夕食ゆ食べ終えて自室にもどると、父から貰った箱を眺めながらベットに転がる。
「いったいなんだっていうのさ…お父さん…」
コン、コン、コンッ
ノック音が此葉を思考の世界から引き戻させた。
「洋介だけど…、今いいか?」
「ん…いいよ」
返事をしながらベットから上体を起こす。
ガチャ…、バタン
「すまないな、寝るとこだったろ。」
そういって部屋に入った洋介は手頃な椅子に腰をかける。
「ううん、まだ寝ないよ。ちょっと考え事をね」
そういって此葉は先程まど持っていた箱を洋介に渡す。
「これ…か?……確かに開かねえな」
蓋のような物も無ければ引き出しのような物もないただの箱だった。
試しに振ってみたが音も出ない。
「なんだろな…」
そういうと箱を此葉に投げてよこした。
「ちょっ!」
慌てて箱を受け取る。
「もう…いきなり投げないでよ。」
洋介は椅子から立ち上がると部屋のドアの前で立ち止まった。
「全ては寝てからってことだな」
「そうだね…」
此葉も相槌をうつ。
ガチャ…
「あっ…洋兄…」
此葉は慌てて呼び止める。
「なんかごたごたしてて言いそびれてたけど…久しぶり。

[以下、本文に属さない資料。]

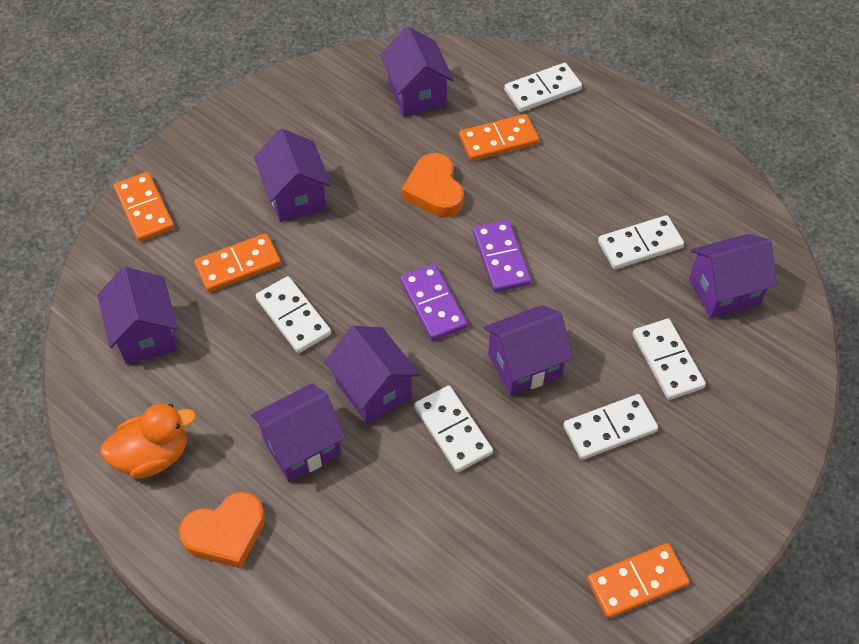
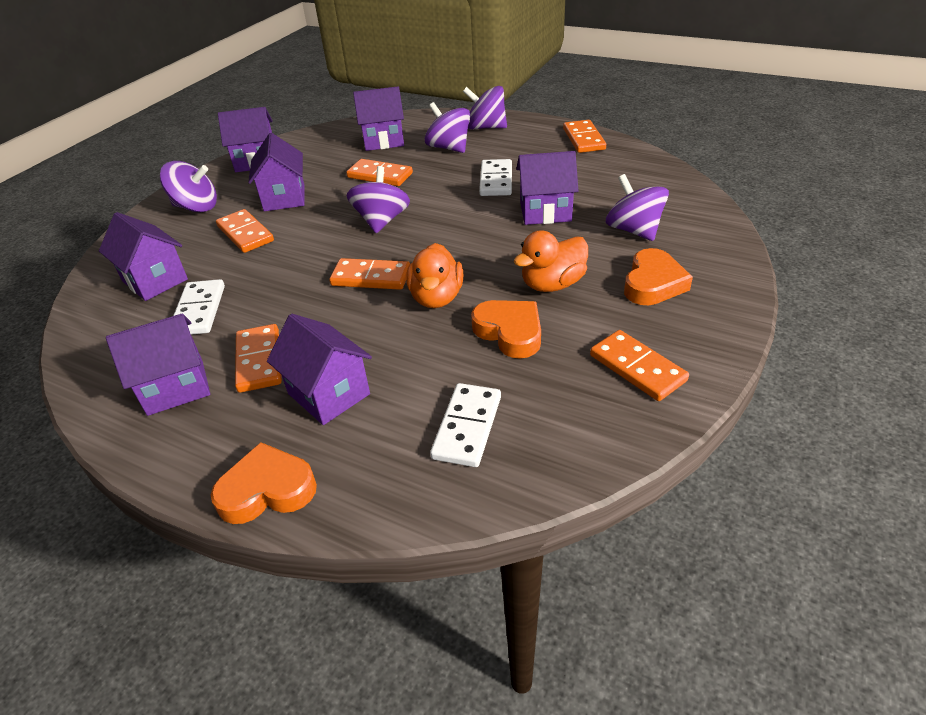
orange domino: [114,172,174,242] [194,233,281,292] [459,114,539,161] [587,543,690,619] = 4 -> [216,209,274,253] [235,324,282,393] [329,258,410,290] [346,159,413,186] [563,120,606,153] [590,330,689,401] = 6
orange duck: [100,404,196,479] = 1 -> [406,243,463,308] [514,230,588,292] = 2
orange heart: [179,492,265,569] [402,153,464,217] = 2 -> [211,442,317,524] [471,300,541,359] [624,248,693,305] = 3
purple domino: [400,264,468,341] [473,220,531,292] = 2 -> none = 0
purple spinning top: none = 0 -> [160,161,217,212] [347,166,410,233] [425,102,470,153] [463,86,507,130] [606,174,669,241] = 5
white domino: [256,276,331,353] [414,386,493,472] [504,63,582,112] [563,394,658,460] [598,215,684,269] [633,319,706,400] = 6 -> [173,279,225,335] [430,383,501,467] [479,159,512,196] = 3

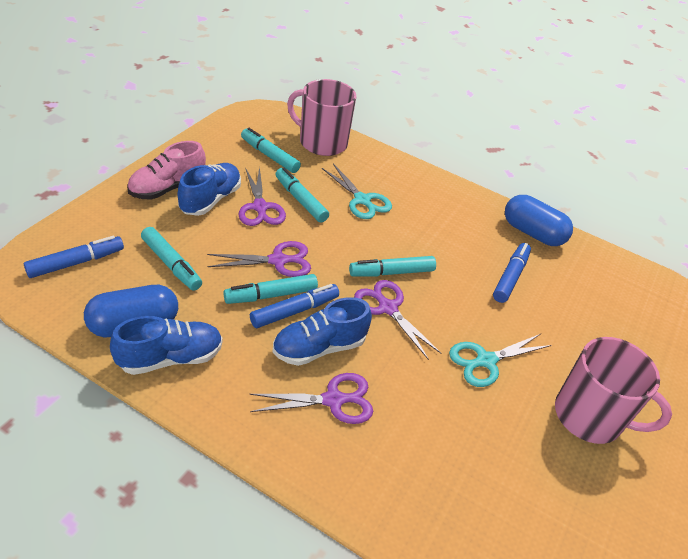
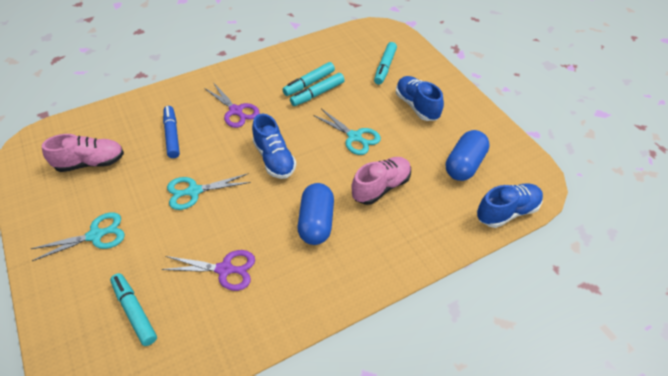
blue marker: [24,236,124,278] [250,284,339,328] [493,243,531,303] = 3 -> [163,106,180,158] = 1
pink mug: [287,79,357,156] [555,337,672,444] = 2 -> none = 0
pink shoe: [127,141,206,200] = 1 -> [42,134,124,172] [351,157,411,205] = 2
purple scissors: [207,241,311,277] [239,166,286,226] [250,373,373,424] [354,280,442,360] = 4 -> [161,250,255,291] [204,84,260,128] = 2
turquoise marker: [141,227,202,291] [224,274,318,304] [241,128,301,173] [276,168,329,223] [349,256,436,277] = 5 -> [110,273,157,346] [283,62,335,96] [290,73,345,106] [374,42,397,85] = 4
turquoise scissors: [322,164,392,219] [449,334,552,387] = 2 -> [31,212,125,261] [167,173,251,210] [313,109,381,155] = 3

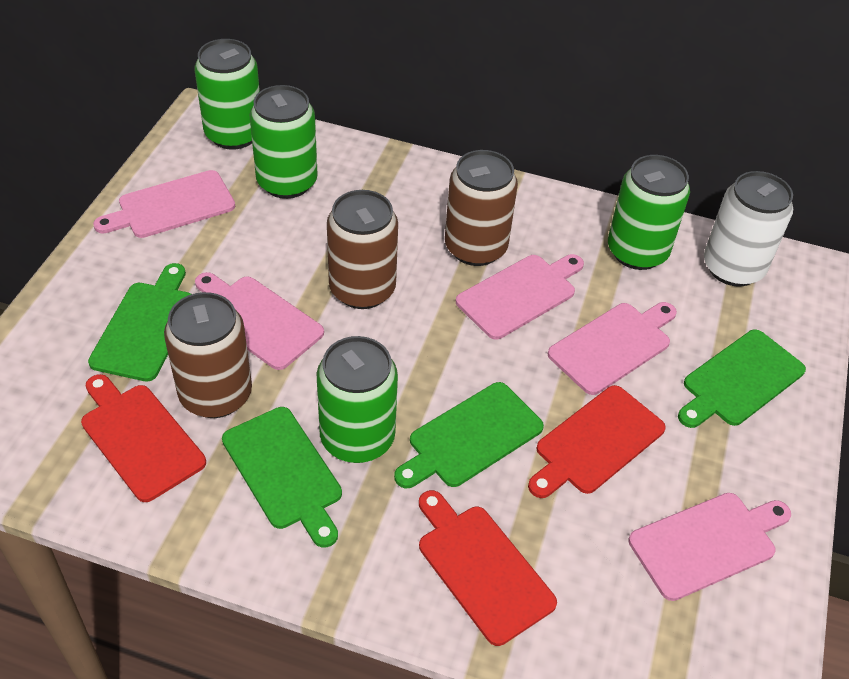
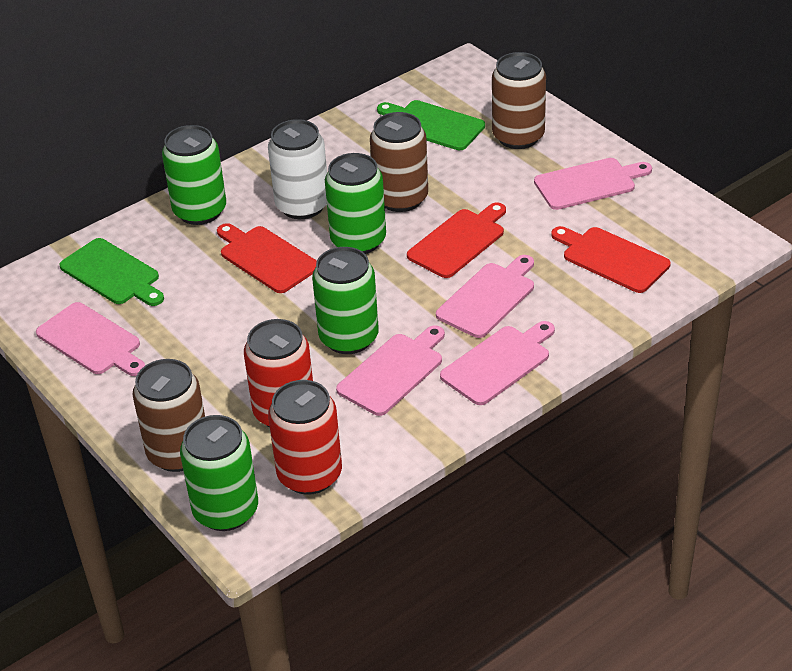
green cutting board: [88,263,191,382] [222,407,342,548] [394,382,544,488] [678,329,806,428] = 4 -> [59,238,164,306] [377,100,485,150] = 2
red can: none = 0 -> [244,319,313,427] [268,380,342,495] = 2

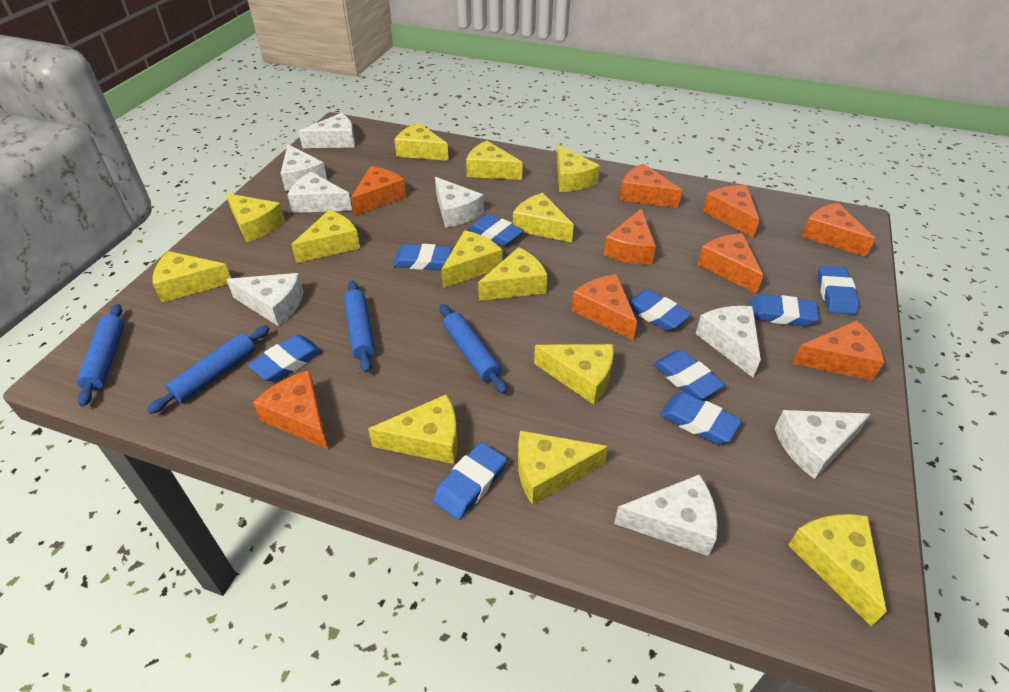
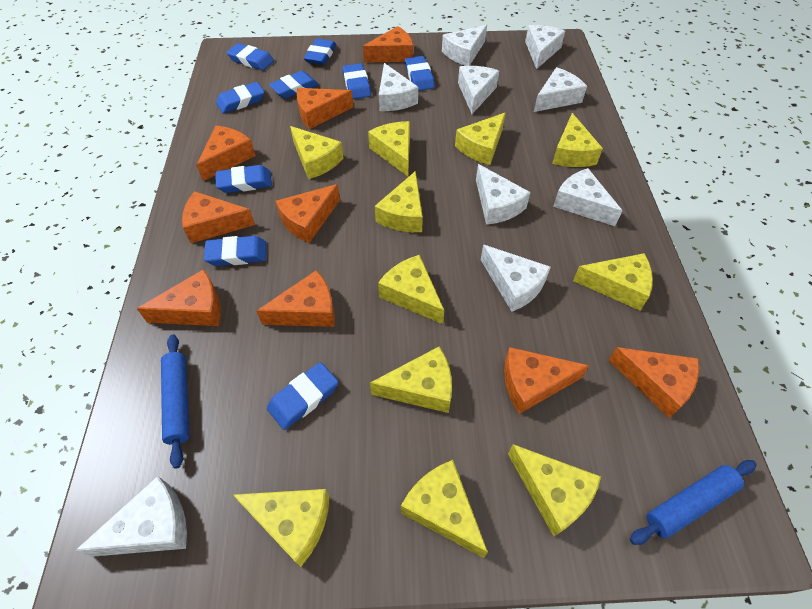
blue rolling pin: [77,304,124,407] [147,325,270,414] [344,280,375,373] [440,304,507,394] = 4 -> [161,335,189,469] [630,460,757,545] = 2
white cheese: [226,273,304,326] [281,144,327,191] [288,172,352,213] [298,113,355,148] [435,177,484,228] [614,474,718,556] [695,306,761,378] [775,410,871,479] = 8 -> [75,476,187,557] [379,63,418,111] [442,25,487,66] [458,66,499,114] [476,164,531,225] [481,245,551,312] [525,25,565,69] [534,67,587,112] [553,168,622,226] = 9
yellow cheese: [152,251,231,303] [226,193,285,243] [291,210,360,263] [368,394,458,464] [394,123,449,161] [441,230,502,288] [466,141,523,180] [478,247,548,301] [513,193,574,243] [518,430,608,505] [534,344,614,404] [557,145,600,192] [788,514,887,627] = 13 -> [233,489,329,567] [290,126,343,179] [368,121,410,176] [370,347,452,413] [375,171,423,232] [378,255,444,324] [401,460,488,558] [455,113,506,165] [508,444,601,536] [552,113,603,167] [573,253,653,310] = 11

」
「ん、そう…だな。覚えてなかったけどな」
「私はちゃんと覚えてたよ。洋兄…か…かっこ…かっこよくなっ…たね」
顔を真っ赤にして此葉は思い付いた精一杯の言葉を洋介に告げた。
「なにいってんだか…」
そういって軽く笑いながら洋介は部屋を出て…
「んじゃ…おやすみ。此葉おばさん」
「オバサンっていうな!私の方が年下!」
ばんっ!
「はははははっ」
「うぅ〜、も〜っ!洋兄のバカ!おやすみっ!」
笑いながら洋介が去った入口には投げられてドアに当たって落ちた枕が転がっていた。